Oleh : KH. M. Shiddiq Al-Jawi | Pakar Fiqih Mu’amalah & Kontemporer
Tanya :
Bolehkah dalam perang (jihad) pasukan muslim membunuh warga sipil dari pihak musuh (negara kafir)? (Hamba Allah)
Jawab :
Islam telah mengatur hukum-hukum perang dengan terperinci, di antaranya siapa saja yang menjadi sasaran perang yang boleh dibunuh dan siapa saja yang tidak boleh dibunuh.
Sasaran dalam perang adalah prajurit kafir (kombatan) yang ikut berperang memerangi kaum muslimin, sesuai firman Allah SWT :
وَقَاتِلُوۡا فِىۡ سَبِيۡلِ اللّٰهِ الَّذِيۡنَ يُقَاتِلُوۡنَكُمۡ وَلَا تَعۡتَدُوۡا ؕ اِنَّ اللّٰهَ لَا يُحِبُّ الۡمُعۡتَدِيۡنَ
“Dan perangilah di jalan Allah orang-orang yang memerangi kamu, tetapi jangan melampaui batas.

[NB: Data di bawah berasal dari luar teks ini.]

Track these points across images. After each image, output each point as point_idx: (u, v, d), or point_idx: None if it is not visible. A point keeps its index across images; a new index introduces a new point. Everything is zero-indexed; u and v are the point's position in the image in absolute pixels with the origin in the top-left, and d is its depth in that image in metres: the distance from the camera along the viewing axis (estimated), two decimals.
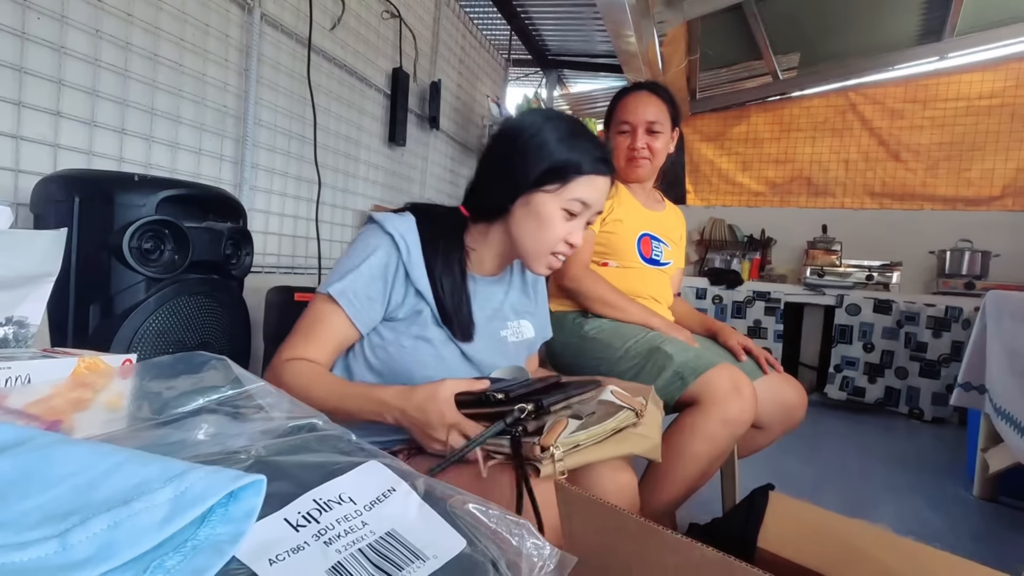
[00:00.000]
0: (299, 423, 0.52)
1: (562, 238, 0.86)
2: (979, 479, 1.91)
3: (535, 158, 0.83)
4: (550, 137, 0.84)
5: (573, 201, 0.84)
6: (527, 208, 0.85)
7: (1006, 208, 3.47)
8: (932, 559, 0.69)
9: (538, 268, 0.89)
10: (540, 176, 0.83)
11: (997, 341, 1.76)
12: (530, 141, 0.84)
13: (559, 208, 0.84)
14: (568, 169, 0.83)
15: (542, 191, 0.84)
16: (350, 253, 0.85)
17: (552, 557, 0.42)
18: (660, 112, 1.41)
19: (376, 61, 2.41)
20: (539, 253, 0.87)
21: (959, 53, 3.52)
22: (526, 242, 0.86)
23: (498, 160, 0.88)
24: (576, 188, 0.84)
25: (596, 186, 0.85)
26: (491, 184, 0.88)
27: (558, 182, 0.83)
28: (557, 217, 0.84)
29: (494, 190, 0.88)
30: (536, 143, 0.84)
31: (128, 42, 1.40)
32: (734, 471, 1.33)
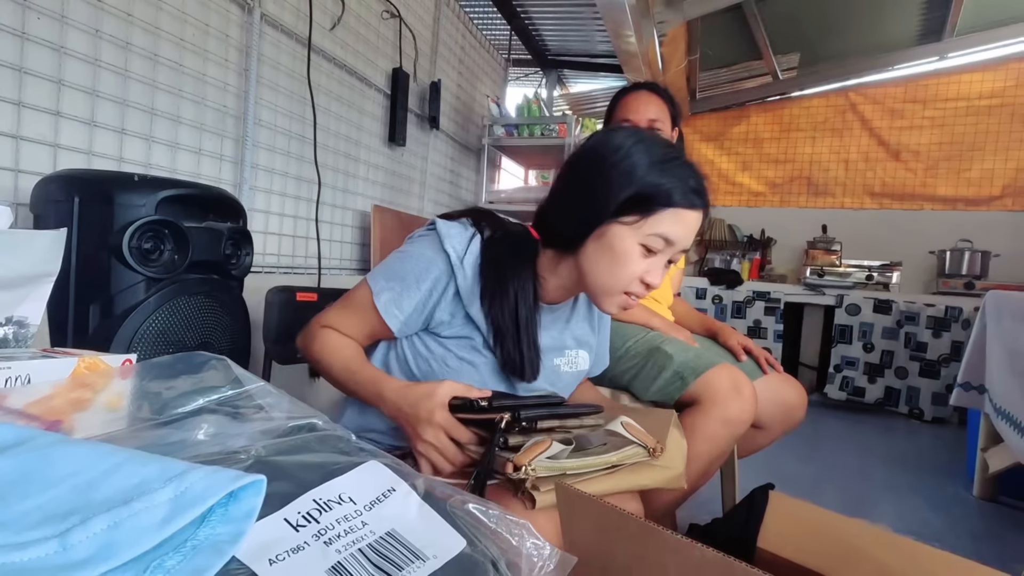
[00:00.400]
0: (299, 423, 0.52)
1: (638, 277, 0.75)
2: (979, 479, 1.91)
3: (618, 185, 0.73)
4: (639, 162, 0.73)
5: (654, 237, 0.73)
6: (601, 240, 0.75)
7: (1006, 208, 3.47)
8: (932, 559, 0.69)
9: (608, 308, 0.79)
10: (620, 206, 0.73)
11: (997, 341, 1.76)
12: (615, 166, 0.74)
13: (637, 243, 0.74)
14: (654, 200, 0.72)
15: (619, 223, 0.73)
16: (406, 256, 0.79)
17: (552, 557, 0.42)
18: (661, 111, 1.41)
19: (376, 61, 2.41)
20: (610, 292, 0.77)
21: (959, 53, 3.52)
22: (597, 278, 0.77)
23: (577, 184, 0.79)
24: (660, 222, 0.73)
25: (684, 221, 0.74)
26: (566, 210, 0.79)
27: (639, 213, 0.73)
28: (634, 253, 0.74)
29: (568, 218, 0.78)
30: (622, 168, 0.73)
31: (128, 42, 1.40)
32: (734, 471, 1.33)
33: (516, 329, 0.78)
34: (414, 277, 0.78)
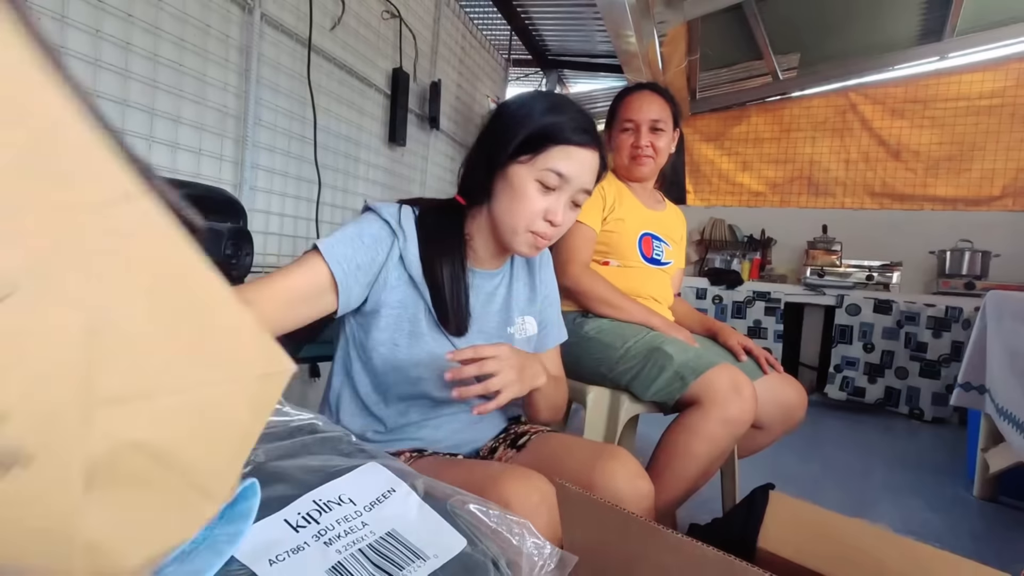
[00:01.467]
0: (299, 424, 0.52)
1: (539, 214, 0.81)
2: (979, 479, 1.91)
3: (513, 129, 0.80)
4: (532, 109, 0.81)
5: (547, 172, 0.79)
6: (503, 182, 0.82)
7: (1006, 208, 3.47)
8: (932, 558, 0.69)
9: (519, 247, 0.84)
10: (516, 147, 0.80)
11: (997, 341, 1.76)
12: (513, 115, 0.82)
13: (532, 179, 0.80)
14: (543, 138, 0.79)
15: (516, 162, 0.80)
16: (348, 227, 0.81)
17: (553, 556, 0.42)
18: (663, 111, 1.41)
19: (376, 61, 2.41)
20: (515, 229, 0.82)
21: (959, 53, 3.52)
22: (503, 218, 0.83)
23: (482, 140, 0.87)
24: (550, 158, 0.79)
25: (574, 157, 0.80)
26: (476, 164, 0.87)
27: (531, 152, 0.79)
28: (531, 189, 0.80)
29: (477, 168, 0.86)
30: (518, 116, 0.81)
31: (128, 42, 1.40)
32: (734, 471, 1.33)
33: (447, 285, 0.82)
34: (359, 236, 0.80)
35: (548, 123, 0.79)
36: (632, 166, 1.44)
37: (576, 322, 1.36)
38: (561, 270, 1.37)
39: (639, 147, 1.41)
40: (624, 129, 1.43)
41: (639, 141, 1.41)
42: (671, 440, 1.12)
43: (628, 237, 1.42)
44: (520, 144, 0.80)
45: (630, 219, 1.42)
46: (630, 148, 1.42)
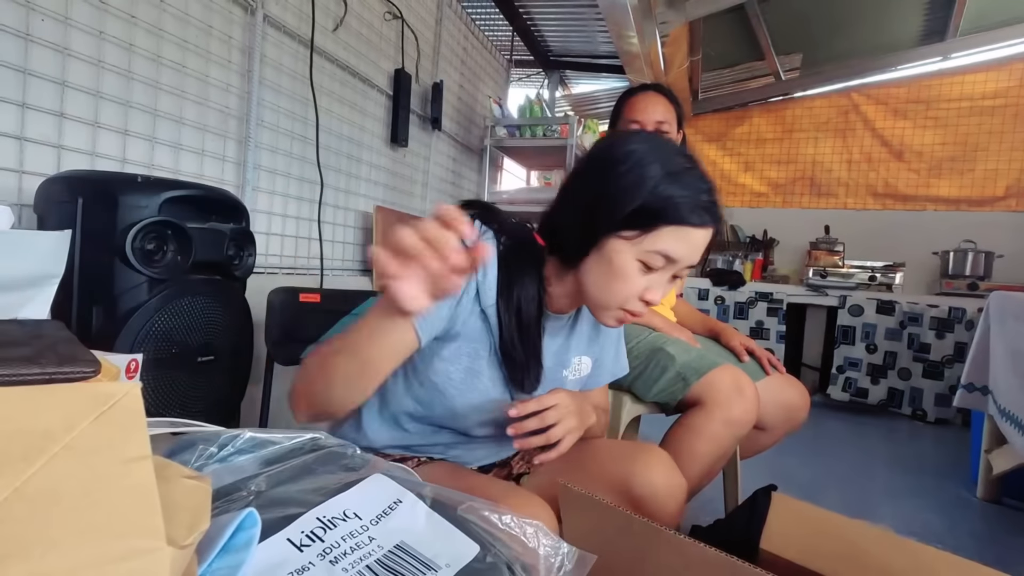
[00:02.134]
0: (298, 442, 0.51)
1: (636, 295, 0.71)
2: (982, 480, 1.90)
3: (622, 197, 0.67)
4: (646, 172, 0.67)
5: (654, 254, 0.68)
6: (600, 253, 0.70)
7: (1010, 209, 3.46)
8: (935, 560, 0.69)
9: (605, 320, 0.75)
10: (622, 220, 0.67)
11: (1001, 342, 1.76)
12: (621, 175, 0.68)
13: (634, 259, 0.68)
14: (657, 215, 0.67)
15: (619, 236, 0.68)
16: None
17: (571, 556, 0.41)
18: (668, 113, 1.41)
19: (378, 62, 2.41)
20: (605, 306, 0.73)
21: (962, 53, 3.51)
22: (592, 291, 0.73)
23: (583, 192, 0.73)
24: (661, 239, 0.67)
25: (688, 239, 0.68)
26: (570, 221, 0.74)
27: (640, 228, 0.67)
28: (631, 269, 0.69)
29: (571, 229, 0.73)
30: (628, 179, 0.68)
31: (131, 43, 1.41)
32: (736, 472, 1.33)
33: (521, 336, 0.74)
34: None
35: (665, 197, 0.67)
36: None
37: None
38: None
39: None
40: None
41: None
42: (673, 441, 1.11)
43: None
44: (626, 218, 0.67)
45: None
46: None
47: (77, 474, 0.28)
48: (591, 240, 0.70)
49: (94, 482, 0.28)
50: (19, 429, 0.28)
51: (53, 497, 0.27)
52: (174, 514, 0.29)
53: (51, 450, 0.28)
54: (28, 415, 0.29)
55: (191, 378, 1.16)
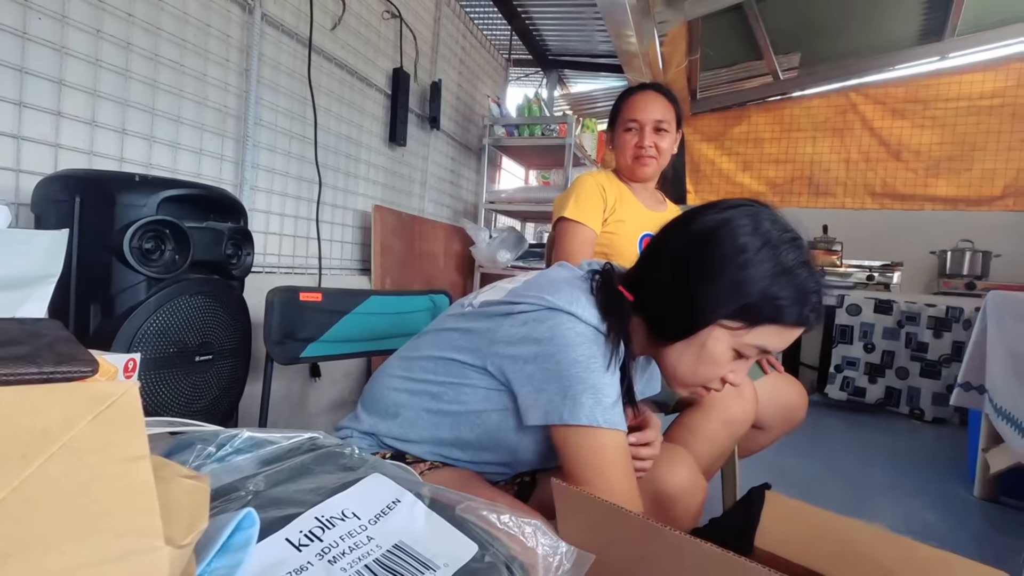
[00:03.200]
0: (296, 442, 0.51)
1: (720, 376, 0.71)
2: (980, 479, 1.90)
3: (732, 294, 0.65)
4: (760, 272, 0.65)
5: (751, 347, 0.68)
6: (697, 336, 0.69)
7: (1007, 208, 3.47)
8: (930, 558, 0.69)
9: (679, 392, 0.75)
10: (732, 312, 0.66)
11: (998, 341, 1.76)
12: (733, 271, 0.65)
13: (731, 348, 0.68)
14: (764, 313, 0.66)
15: (720, 325, 0.67)
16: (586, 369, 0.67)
17: (569, 555, 0.42)
18: (667, 112, 1.41)
19: (377, 61, 2.41)
20: (689, 385, 0.73)
21: (960, 53, 3.52)
22: (679, 370, 0.72)
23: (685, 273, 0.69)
24: (763, 335, 0.67)
25: (787, 336, 0.68)
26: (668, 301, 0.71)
27: (744, 322, 0.66)
28: (726, 358, 0.68)
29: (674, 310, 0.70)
30: (740, 276, 0.65)
31: (129, 42, 1.41)
32: (735, 471, 1.33)
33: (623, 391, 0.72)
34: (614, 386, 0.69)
35: (776, 298, 0.65)
36: (635, 166, 1.44)
37: None
38: None
39: (643, 147, 1.41)
40: (628, 129, 1.43)
41: (643, 141, 1.41)
42: (672, 440, 1.11)
43: (628, 238, 1.42)
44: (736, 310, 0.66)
45: (631, 220, 1.42)
46: (633, 148, 1.42)
47: (75, 474, 0.28)
48: (692, 327, 0.68)
49: (92, 481, 0.28)
50: (17, 428, 0.28)
51: (51, 496, 0.27)
52: (172, 514, 0.29)
53: (49, 449, 0.28)
54: (26, 414, 0.29)
55: (189, 377, 1.16)
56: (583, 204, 1.39)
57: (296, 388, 1.95)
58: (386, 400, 0.83)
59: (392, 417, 0.81)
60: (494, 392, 0.74)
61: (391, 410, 0.82)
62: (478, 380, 0.75)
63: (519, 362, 0.70)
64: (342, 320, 1.19)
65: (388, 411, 0.82)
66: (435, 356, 0.79)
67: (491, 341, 0.73)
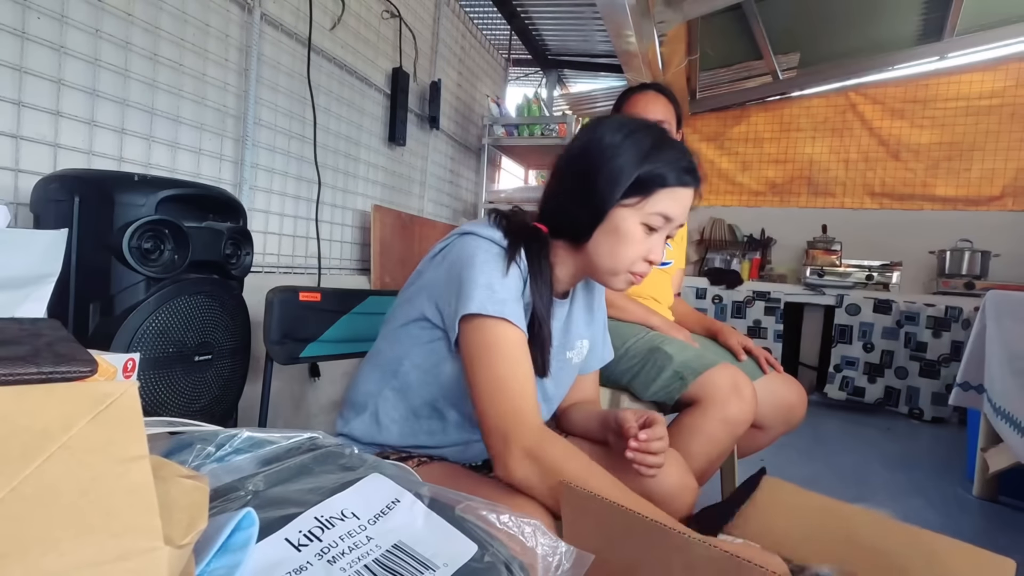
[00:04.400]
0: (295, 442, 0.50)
1: (642, 255, 0.80)
2: (979, 479, 1.91)
3: (619, 176, 0.77)
4: (634, 153, 0.77)
5: (654, 215, 0.78)
6: (606, 225, 0.79)
7: (1006, 208, 3.47)
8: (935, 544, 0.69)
9: (617, 285, 0.83)
10: (625, 191, 0.77)
11: (997, 341, 1.76)
12: (612, 159, 0.78)
13: (639, 223, 0.78)
14: (651, 182, 0.77)
15: (622, 206, 0.77)
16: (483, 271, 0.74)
17: (568, 555, 0.42)
18: (668, 112, 1.41)
19: (376, 61, 2.41)
20: (615, 271, 0.81)
21: (959, 53, 3.52)
22: (603, 261, 0.80)
23: (578, 179, 0.81)
24: (659, 201, 0.77)
25: (680, 198, 0.79)
26: (572, 206, 0.81)
27: (639, 195, 0.77)
28: (637, 233, 0.78)
29: (576, 212, 0.80)
30: (619, 162, 0.77)
31: (128, 42, 1.40)
32: (734, 471, 1.33)
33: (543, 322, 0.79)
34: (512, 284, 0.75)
35: (657, 166, 0.77)
36: None
37: None
38: None
39: None
40: None
41: None
42: (671, 440, 1.11)
43: None
44: (628, 188, 0.77)
45: None
46: None
47: (74, 473, 0.28)
48: (600, 214, 0.79)
49: (91, 481, 0.28)
50: (16, 428, 0.28)
51: (51, 496, 0.27)
52: (172, 514, 0.29)
53: (48, 449, 0.28)
54: (25, 414, 0.29)
55: (188, 377, 1.16)
56: None
57: (296, 388, 1.95)
58: (357, 398, 0.87)
59: (363, 411, 0.85)
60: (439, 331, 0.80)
61: (362, 405, 0.86)
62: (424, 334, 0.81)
63: (440, 286, 0.78)
64: (341, 320, 1.19)
65: (360, 407, 0.86)
66: (388, 335, 0.86)
67: (422, 287, 0.81)
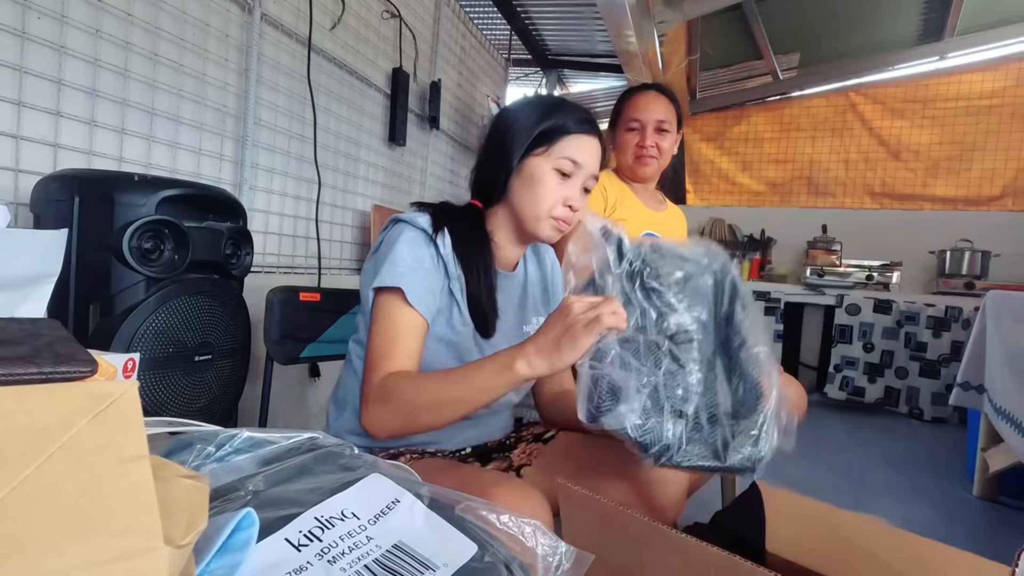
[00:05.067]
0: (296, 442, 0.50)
1: (560, 200, 0.87)
2: (979, 479, 1.91)
3: (524, 131, 0.87)
4: (538, 107, 0.88)
5: (563, 160, 0.85)
6: (521, 176, 0.87)
7: (1006, 208, 3.47)
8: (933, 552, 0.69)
9: (544, 232, 0.88)
10: (531, 143, 0.86)
11: (997, 341, 1.76)
12: (522, 115, 0.88)
13: (550, 169, 0.86)
14: (555, 130, 0.86)
15: (532, 155, 0.86)
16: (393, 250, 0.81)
17: (568, 555, 0.41)
18: (669, 112, 1.41)
19: (376, 61, 2.41)
20: (539, 216, 0.87)
21: (959, 53, 3.52)
22: (525, 208, 0.87)
23: (491, 147, 0.92)
24: (564, 147, 0.86)
25: (584, 145, 0.87)
26: (489, 170, 0.91)
27: (545, 144, 0.86)
28: (550, 178, 0.86)
29: (492, 170, 0.90)
30: (528, 115, 0.88)
31: (128, 42, 1.40)
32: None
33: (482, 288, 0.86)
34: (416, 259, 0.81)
35: (557, 117, 0.86)
36: (636, 166, 1.44)
37: None
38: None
39: (644, 147, 1.41)
40: (630, 129, 1.43)
41: (644, 141, 1.41)
42: None
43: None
44: (535, 139, 0.86)
45: (631, 220, 1.42)
46: (635, 148, 1.42)
47: (74, 473, 0.28)
48: (511, 166, 0.88)
49: (91, 481, 0.28)
50: (16, 428, 0.28)
51: (50, 496, 0.27)
52: (171, 514, 0.29)
53: (48, 449, 0.28)
54: (25, 414, 0.29)
55: (188, 377, 1.16)
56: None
57: (296, 388, 1.95)
58: (339, 396, 0.92)
59: (344, 408, 0.90)
60: None
61: (343, 402, 0.90)
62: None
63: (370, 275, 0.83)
64: (341, 320, 1.19)
65: (341, 404, 0.91)
66: (354, 333, 0.93)
67: (365, 283, 0.86)
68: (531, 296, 0.98)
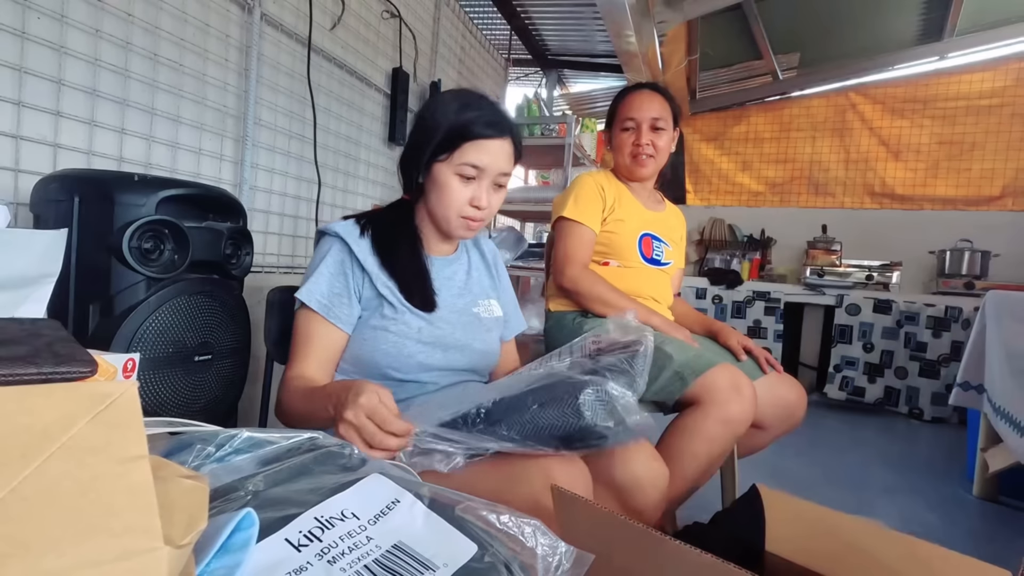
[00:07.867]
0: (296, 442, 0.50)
1: (465, 202, 0.91)
2: (979, 479, 1.91)
3: (431, 133, 0.90)
4: (446, 111, 0.90)
5: (464, 166, 0.89)
6: (430, 181, 0.92)
7: (1006, 208, 3.47)
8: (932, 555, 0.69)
9: (456, 231, 0.94)
10: (435, 148, 0.89)
11: (997, 341, 1.76)
12: (429, 119, 0.91)
13: (452, 174, 0.89)
14: (456, 137, 0.88)
15: (437, 161, 0.90)
16: (312, 264, 0.91)
17: (568, 555, 0.41)
18: (664, 110, 1.41)
19: (376, 61, 2.41)
20: (448, 218, 0.92)
21: (959, 53, 3.52)
22: (435, 210, 0.93)
23: (408, 145, 0.96)
24: (465, 153, 0.88)
25: (486, 149, 0.89)
26: (407, 168, 0.96)
27: (447, 151, 0.89)
28: (453, 182, 0.90)
29: (409, 169, 0.95)
30: (434, 120, 0.90)
31: (128, 42, 1.40)
32: (734, 471, 1.33)
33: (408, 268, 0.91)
34: (324, 266, 0.89)
35: (459, 122, 0.89)
36: (634, 166, 1.44)
37: (576, 322, 1.36)
38: (559, 271, 1.37)
39: (640, 146, 1.41)
40: (625, 128, 1.43)
41: (640, 140, 1.41)
42: (671, 440, 1.11)
43: (628, 238, 1.42)
44: (437, 146, 0.89)
45: (630, 220, 1.42)
46: (631, 147, 1.42)
47: (74, 473, 0.28)
48: (418, 172, 0.92)
49: (91, 481, 0.28)
50: (16, 428, 0.28)
51: (50, 496, 0.27)
52: (171, 514, 0.29)
53: (48, 449, 0.28)
54: (25, 414, 0.29)
55: (188, 377, 1.16)
56: (582, 204, 1.39)
57: None
58: None
59: None
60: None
61: None
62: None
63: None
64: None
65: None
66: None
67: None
68: (476, 281, 1.03)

Sungguh, Allah tidak menyukai orang-orang yang melampaui batas.” (QS Al Baqarah : 190).
Selain prajurit kafir kombatan, yaitu orang-orang sipil kafir yang tidak ikut berperang, tidak boleh diperangi/dibunuh.
Orang sipil kafir yang tidak boleh dibunuh dalam perang antara lain wanita dan anak-anak, sesuai dengan sebuah hadits Rasulullah ﷺ berikut ini :
عن عَبْدُ الله بن عمر رضي الله عنهما «أَنَّ امْرَأَةً وُجِدَتْ فِي بَعْضِ مَغَازِي النَّبِيِّ صلى الله عليه وسلم مَقْتُولَةً، فَأَنْكَرَ النَّبِيُّ صلى الله عليه وسلم قَتْلَ النِّسَاءِ، وَالصِّبْيَانِ»
Dari ‘Abdullah bin ‘Umar RA, dia berkata, “Seorang wanita ditemukan terbunuh dalam sebuah peperangan bersama Rasulullah ﷺ. Kemudian beliau melarang membunuh kaum wanita dan anak-anak.” (HR. Bukhari, no. 3015; dan Muslim, no.1744)
Orang-orang lanjut usia (lansia) kafir juga tidak boleh dibunuh dalam peperangan, sesuai hadits riwayat Imam Abu Dawud, bahwa Rasulullah SAW bersabda :
وَلاَ تَقْتُلُوا شَيْخًا فَانِيًا، وَلاَ طِفْلاً، وَلاَ صَغِيرًا، وَلاَ امْرَأَةً…
“Janganlah kalian membunuh orang tua yang sudah sepuh, anak-anak, dan wanita…” (HR. Abu Dawud, no.2614; Ibnu Abi Syaibah, Al-Mushannaf, no. 6/438; dan al-Baihaqi, Al-Sunan al-Kubra, no.17932).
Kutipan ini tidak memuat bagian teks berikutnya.